Selected text:
###

Here’s what Breer said about Williams’ arm strength (link above):

“You guys know the idea of putting touch on the ball and being able to change speeds and how important that is in football. [I was told] what they see in game situations is that a quarterback has about four miles per hour range on his ball. So most of the quarterbacks they see throw it roughly between 47-51 miles per hour. There’s generally a four-mile per range on a guy’s ball.”

“Williams has 10 miles per hour range. When they worked with him, he’s been 46-56 miles per hour.”

What’s more, Breer mentioned he and scouts believe that Williams is a better runner than Mahomes. The veteran wins the day in arm strength, but Breer said Williams can rip off 40-50-yard runs.

Williams’ Weaknesses

  • Lacks prototypical size at 6-foot-1, 215-220 pounds.
  • Some say his success is a factor of Lincoln Riley’s offense.
  • The bulk of his offense consisted of one-read concepts.
  • Williams has much more experience in shotgun formations than under center.
  • His arm talent often masks footwork and mechanical inconsistencies.
  • Williams tends to hold the ball loosely and away from his body, making him prone to strip sacks.

The most interesting Williams tidbit of this week comes from Rapaport. According to the NFL Insider, Williams will not be visiting any other teams. That makes it a near lock that Poles told the QB he will be selected by the Bears at the top of the draft.

At this point, Williams is all but “officially” a Chicago Bear, and he’ll lead a revamped offense that includes Moore, Allen, Cole Kmet, Gerald Everett, and D’Andre Swift. The only remaining mystery is what Poles will do with the ninth pick.

###

(Landmark coordinate records)
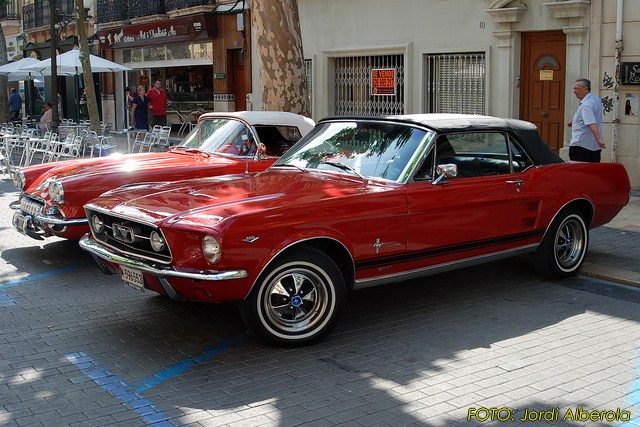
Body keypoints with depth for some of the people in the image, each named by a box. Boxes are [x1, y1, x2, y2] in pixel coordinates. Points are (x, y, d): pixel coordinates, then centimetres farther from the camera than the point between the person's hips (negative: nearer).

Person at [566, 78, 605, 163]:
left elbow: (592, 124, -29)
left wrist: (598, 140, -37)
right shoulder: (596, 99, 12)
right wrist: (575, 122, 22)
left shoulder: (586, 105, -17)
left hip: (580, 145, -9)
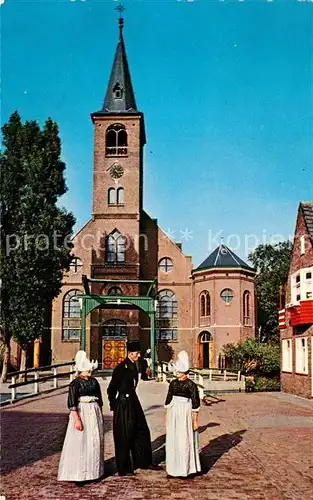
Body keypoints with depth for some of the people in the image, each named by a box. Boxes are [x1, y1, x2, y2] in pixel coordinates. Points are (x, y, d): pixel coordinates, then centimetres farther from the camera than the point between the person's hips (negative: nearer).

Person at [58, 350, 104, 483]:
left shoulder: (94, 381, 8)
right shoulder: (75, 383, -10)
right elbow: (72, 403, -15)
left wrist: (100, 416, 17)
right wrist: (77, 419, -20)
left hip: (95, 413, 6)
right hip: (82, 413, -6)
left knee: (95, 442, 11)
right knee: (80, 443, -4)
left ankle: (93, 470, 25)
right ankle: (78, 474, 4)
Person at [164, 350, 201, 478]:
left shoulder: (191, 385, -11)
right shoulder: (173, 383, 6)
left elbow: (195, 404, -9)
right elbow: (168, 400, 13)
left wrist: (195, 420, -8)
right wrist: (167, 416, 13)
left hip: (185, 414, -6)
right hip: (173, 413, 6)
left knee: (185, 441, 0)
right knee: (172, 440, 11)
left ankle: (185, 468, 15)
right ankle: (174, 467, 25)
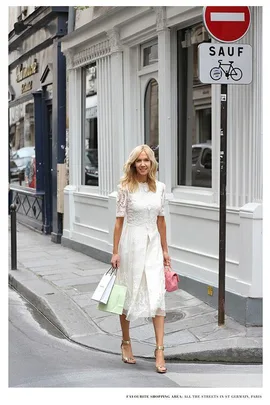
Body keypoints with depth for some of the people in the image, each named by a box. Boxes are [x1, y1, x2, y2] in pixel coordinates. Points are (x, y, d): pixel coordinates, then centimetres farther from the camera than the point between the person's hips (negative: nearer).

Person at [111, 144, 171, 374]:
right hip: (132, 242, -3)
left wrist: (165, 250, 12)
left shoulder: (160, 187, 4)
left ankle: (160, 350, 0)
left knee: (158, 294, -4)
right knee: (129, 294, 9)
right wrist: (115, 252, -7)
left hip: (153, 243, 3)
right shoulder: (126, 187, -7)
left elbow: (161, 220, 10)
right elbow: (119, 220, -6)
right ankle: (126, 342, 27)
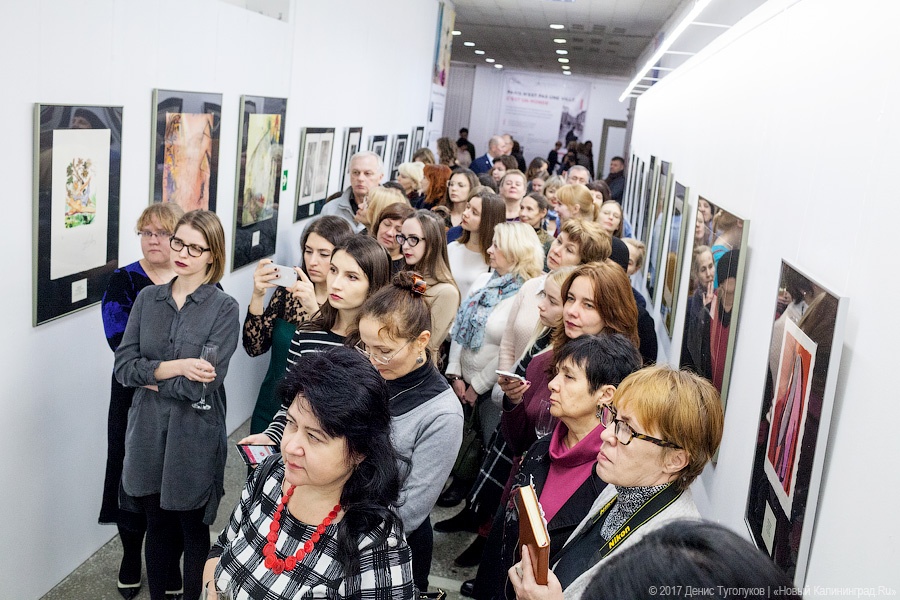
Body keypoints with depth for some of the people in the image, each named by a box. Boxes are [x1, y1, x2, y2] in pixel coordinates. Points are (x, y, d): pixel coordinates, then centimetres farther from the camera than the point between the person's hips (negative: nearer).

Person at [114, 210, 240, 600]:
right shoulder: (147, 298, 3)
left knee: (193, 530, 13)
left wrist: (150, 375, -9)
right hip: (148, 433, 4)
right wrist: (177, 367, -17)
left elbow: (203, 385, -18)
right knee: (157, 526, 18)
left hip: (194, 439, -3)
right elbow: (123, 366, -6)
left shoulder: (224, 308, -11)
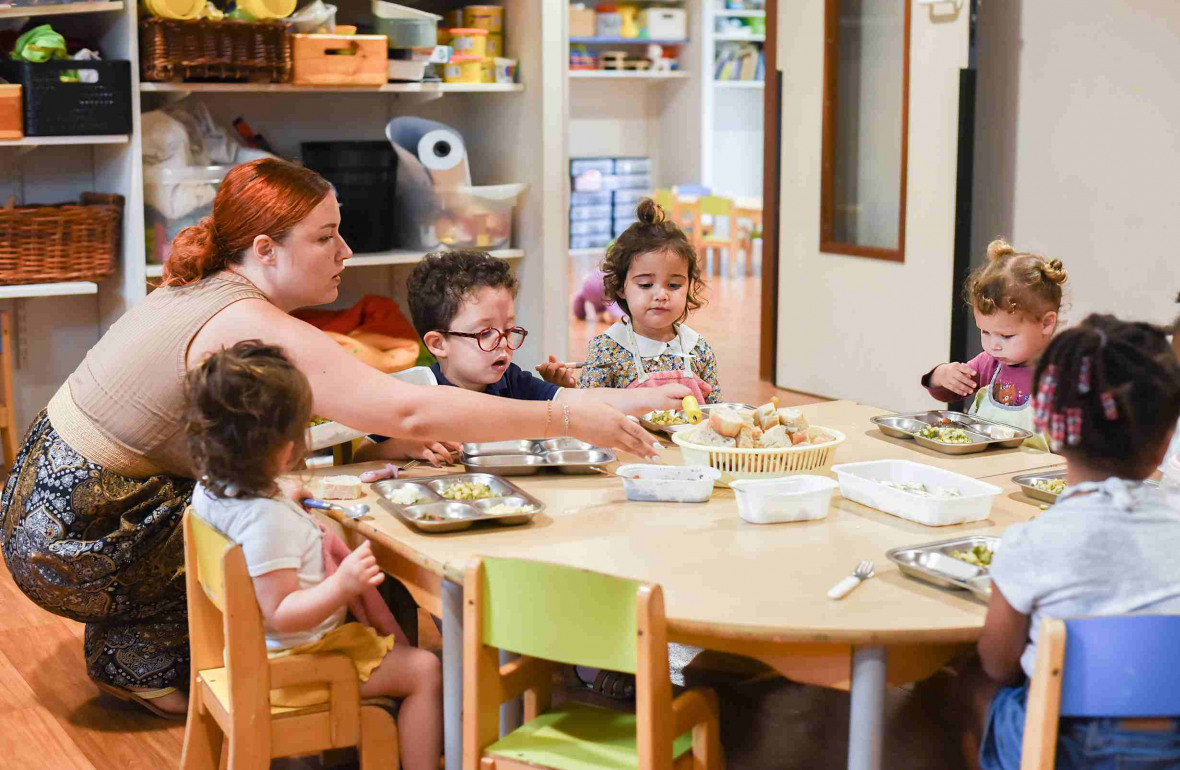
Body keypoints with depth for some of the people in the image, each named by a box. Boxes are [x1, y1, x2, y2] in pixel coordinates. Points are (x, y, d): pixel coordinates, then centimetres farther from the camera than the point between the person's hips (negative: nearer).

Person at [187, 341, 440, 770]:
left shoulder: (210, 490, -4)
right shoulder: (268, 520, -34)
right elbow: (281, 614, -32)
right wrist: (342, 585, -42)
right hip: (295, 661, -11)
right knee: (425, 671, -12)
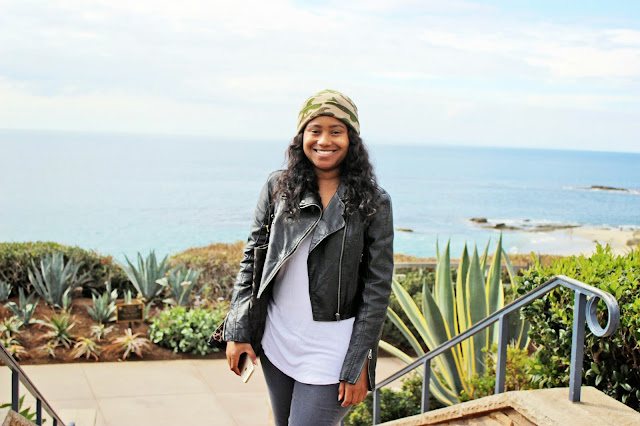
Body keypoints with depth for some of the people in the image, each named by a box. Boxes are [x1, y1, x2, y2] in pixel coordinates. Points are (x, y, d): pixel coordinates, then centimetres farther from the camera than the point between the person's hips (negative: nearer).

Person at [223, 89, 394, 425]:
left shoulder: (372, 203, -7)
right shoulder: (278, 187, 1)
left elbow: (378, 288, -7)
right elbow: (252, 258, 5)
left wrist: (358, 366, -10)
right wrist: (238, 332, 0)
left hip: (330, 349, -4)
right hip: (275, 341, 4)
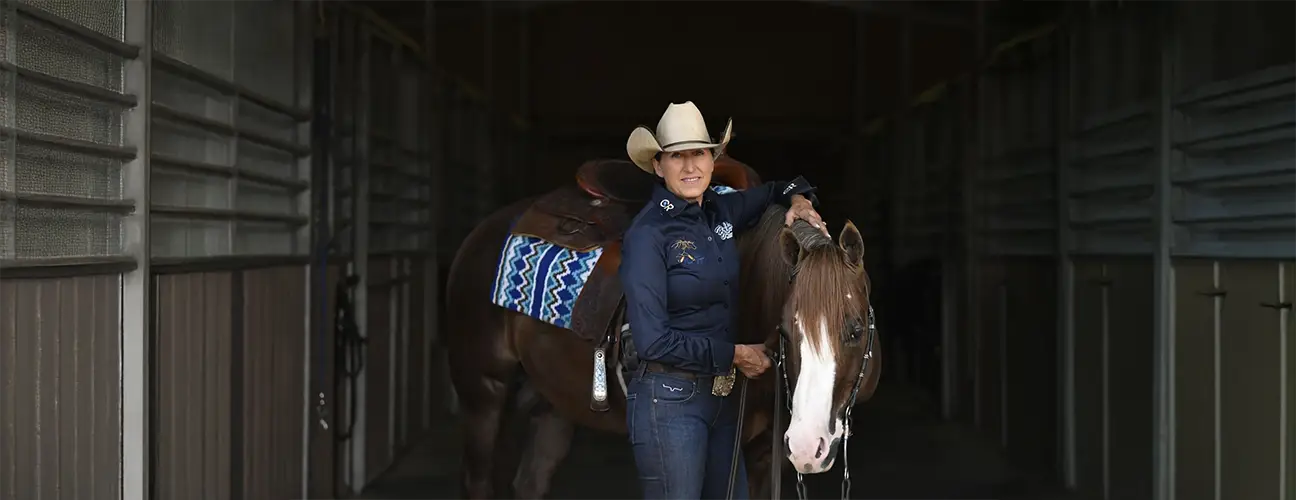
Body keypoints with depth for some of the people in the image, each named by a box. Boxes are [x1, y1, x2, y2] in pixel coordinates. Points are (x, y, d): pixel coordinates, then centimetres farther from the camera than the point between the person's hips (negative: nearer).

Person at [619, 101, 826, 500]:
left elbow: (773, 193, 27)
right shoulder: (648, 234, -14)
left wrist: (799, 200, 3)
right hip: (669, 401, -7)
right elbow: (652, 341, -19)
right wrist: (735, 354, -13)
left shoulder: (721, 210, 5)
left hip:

###

Extract the full passage about Williams' arm strength and draft outlook word for word, from its first line to its last.

Exercise result:
Here’s what Breer said about Williams’ arm strength (link above):

“You guys know the idea of putting touch on the ball and being able to change speeds and how important that is in football. [I was told] what they see in game situations is that a quarterback has about four miles per hour range on his ball. So most of the quarterbacks they see throw it roughly between 47-51 miles per hour. There’s generally a four-mile per range on a guy’s ball.”

“Williams has 10 miles per hour range. When they worked with him, he’s been 46-56 miles per hour.”

What’s more, Breer mentioned he and scouts believe that Williams is a better runner than Mahomes. The veteran wins the day in arm strength, but Breer said Williams can rip off 40-50-yard runs.

Williams’ Weaknesses

  • Lacks prototypical size at 6-foot-1, 215-220 pounds.
  • Some say his success is a factor of Lincoln Riley’s offense.
  • The bulk of his offense consisted of one-read concepts.
  • Williams has much more experience in shotgun formations than under center.
  • His arm talent often masks footwork and mechanical inconsistencies.
  • Williams tends to hold the ball loosely and away from his body, making him prone to strip sacks.

The most interesting Williams tidbit of this week comes from Rapaport. According to the NFL Insider, Williams will not be visiting any other teams. That makes it a near lock that Poles told the QB he will be selected by the Bears at the top of the draft.

At this point, Williams is all but “officially” a Chicago Bear, and he’ll lead a revamped offense that includes Moore, Allen, Cole Kmet, Gerald Everett, and D’Andre Swift. The only remaining mystery is what Poles will do with the ninth pick.